When the AWS Java SDK cannot find or use an AWS SSO profile, the problem is usually one of four things: the code is using the wrong profile name, the application is using an SDK version or modules that do not support IAM Identity Center credentials properly, the SSO login session was never established, or the program is not reading the shared AWS config profile you expected. The fix is to make the profile explicit, use the Java SDK v2 credential providers, and confirm the CLI SSO login completed before the SDK runs.

Understand Where SSO Profiles Live

AWS SSO profiles are typically stored in ~/.aws/config, not just in ~/.aws/credentials. A profile might look like this:

ini
1[profile my-sso]
2sso_session = my-sso-session
3sso_account_id = 123456789012
4sso_role_name = DeveloperAccess
5region = us-east-1
6
7[sso-session my-sso-session]
8sso_start_url = https://example.awsapps.com/start
9sso_region = us-east-1
10sso_registration_scopes = sso:account:access

If your code asks for my-profile but the config defines my-sso, the SDK is not going to guess your intent.

Use the AWS SDK for Java 2.x

Modern SSO profile support belongs in the Java SDK v2 credential chain. A straightforward client setup looks like this:

java
1import software.amazon.awssdk.auth.credentials.ProfileCredentialsProvider;
2import software.amazon.awssdk.regions.Region;
3import software.amazon.awssdk.services.s3.S3Client;
4
5public class Demo {
6    public static void main(String[] args) {
7        S3Client s3 = S3Client.builder()
8            .region(Region.US_EAST_1)
9            .credentialsProvider(ProfileCredentialsProvider.create("my-sso"))
10            .build();
11
12        System.out.println(s3.listBuckets().buckets().size());
13    }
14}

This is clearer than depending on whatever happens to be the current default profile.

Make Sure the SSO Session Exists

The SDK cannot use an SSO profile until you have logged in through the AWS CLI.

bash
aws sso login --profile my-sso

If the cached SSO token is missing or expired, the SDK may fail with a profile or credential-loading error even though the config file looks correct.

Let the Default Chain Use the Right Profile

If you do not want to hard-code the profile name, set it through environment or system properties.

bash
export AWS_PROFILE=my-sso

Or with Java:

bash
java -Daws.profile=my-sso -jar app.jar

Then the default credentials provider chain can resolve that profile.

Check Your Dependencies

For SSO-backed profiles in SDK v2, make sure the relevant auth modules are on the classpath.

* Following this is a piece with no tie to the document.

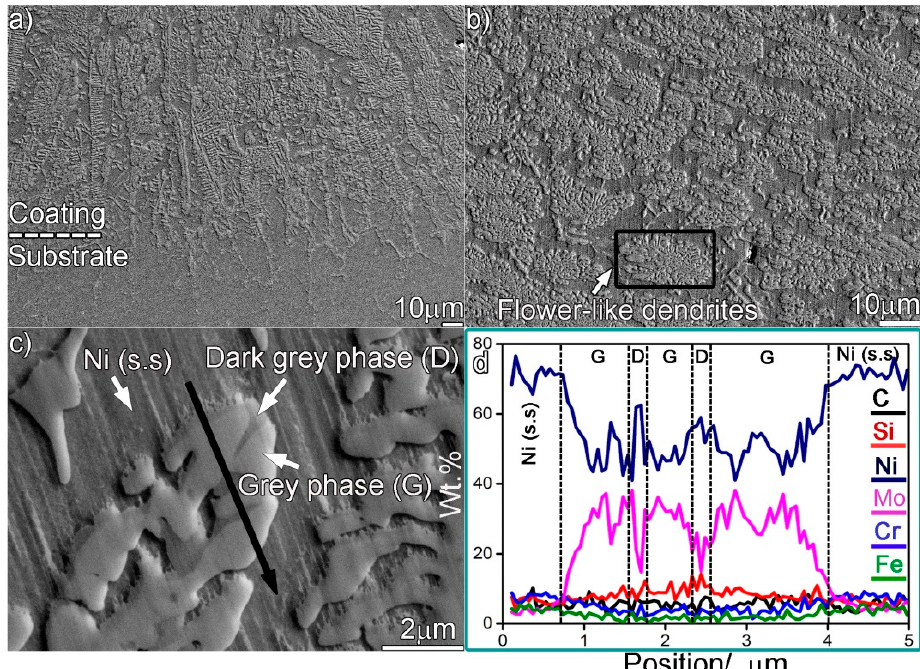
Figure 6. SEM secondary electron micrographs showing the microstructure in the coating aged for 240 h: ( a ) at the interface, ( b ) at the upper part, ( c ) magnified morphology of the upper part, and ( d ) elemental line scan analysis across black line in ( c ).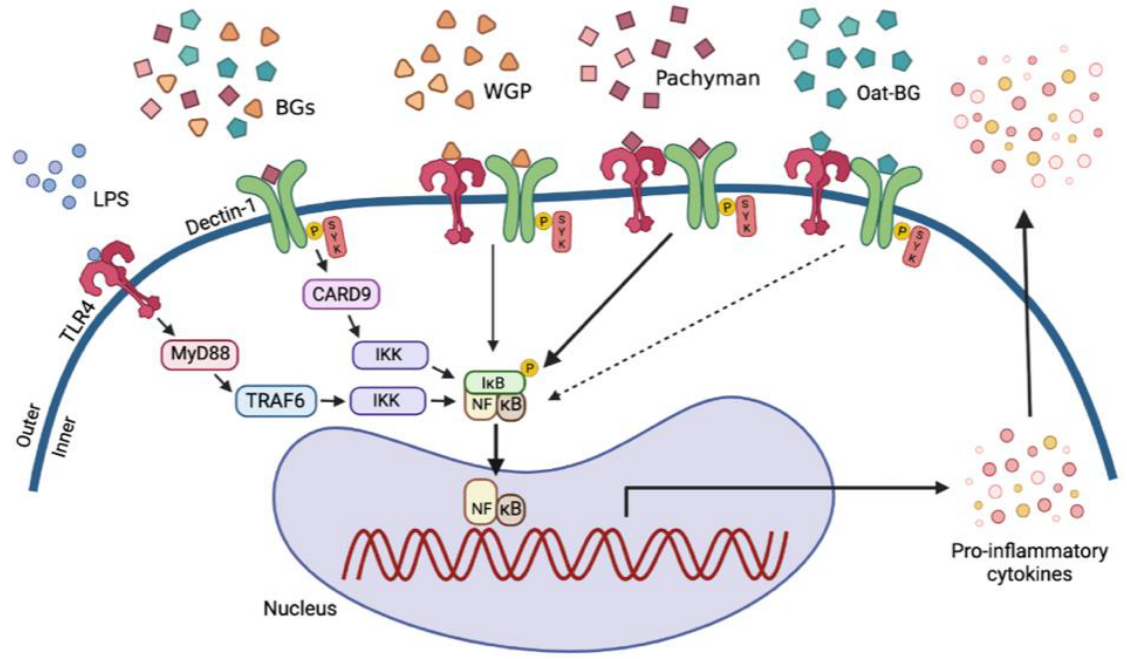
Figure 9. The proposed working hypothesis demonstrates the possible additional proinflammatory impact with lipopolysaccharides (LPS) plus the different forms of (1 → 3)- β -D-glucan (BGs), includ- ing whole-glucan particles (WGP; BGs with 1,6 linkage), Pachyman (BGs without 1 → 6 nor 1 → 4 linkages), and Oat β -glucans (Oat-BG; BGs with 1,4 linkage), through the crosslink between Toll-like receptor-4 (TLR-4) and Dectin-1, the pattern recognition receptors for LPS and BGs, respec- tively, with Spleen tyrosine kinase (Syk), an inhibitor of nuclear factor kappa-B kinase (IKK), and nuclear factor kappa B (NF- κ B) as the downstream signals (thickness of the arrows represents the intensity of the activation). While Myeloid differentiation primary response 88 (MyD88) and Syk-Caspase recruitment domain-containing protein 9 (CARD-9) are the main downstream signals of TLR-4 and Dectin-1, respectively [48,64,82], the crosslink of Dectin-1 with TLR-4, by a proper form of glucan (Pachyman), induced stronger signaling through Syk and NF- κ B [64]. TRAP-6, Thrombin Receptor Activator for Peptide 6; I κ B, I kappa B kinase. The picture is created by BioRender.com (accessed on 1 March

In practice that usually means your build includes the normal SDK auth pieces and the SSO support modules alongside the service client you are using.

If you are still on SDK v1, this is often the real reason the profile is “not found.” The old profile providers were built around static keys and role-based profiles, not today’s IAM Identity Center flow.

Troubleshoot the Actual Failure Mode

A few checks isolate the problem quickly:

  • verify the profile name in code matches the config file exactly
  • run aws sso login --profile my-sso
  • confirm the app uses Java SDK v2 credentials support
  • set AWS_PROFILE or use ProfileCredentialsProvider.create("my-sso")
  • inspect whether the process is running under a different home directory than you expected

The last point matters in containers and CI, where ~/.aws/config may not exist at all.

Common Pitfalls

  • Using an SSO profile name in code that does not match the config file.
  • Expecting ~/.aws/credentials alone to contain all SSO configuration.
  • Forgetting to run aws sso login before launching the Java application.
  • Using older SDK patterns that do not support IAM Identity Center credentials properly.
  • Debugging the Java code first when the real issue is a missing or expired CLI SSO session.

Summary

  • AWS SSO profiles are usually defined in the shared AWS config file.
  • Use AWS SDK for Java 2.x credential providers for SSO-backed profiles.
  • Log in first with aws sso login --profile ....
  • Make the profile explicit with ProfileCredentialsProvider, AWS_PROFILE, or aws.profile.
  • If the app still cannot load the profile, check the runtime home directory and SDK dependencies next.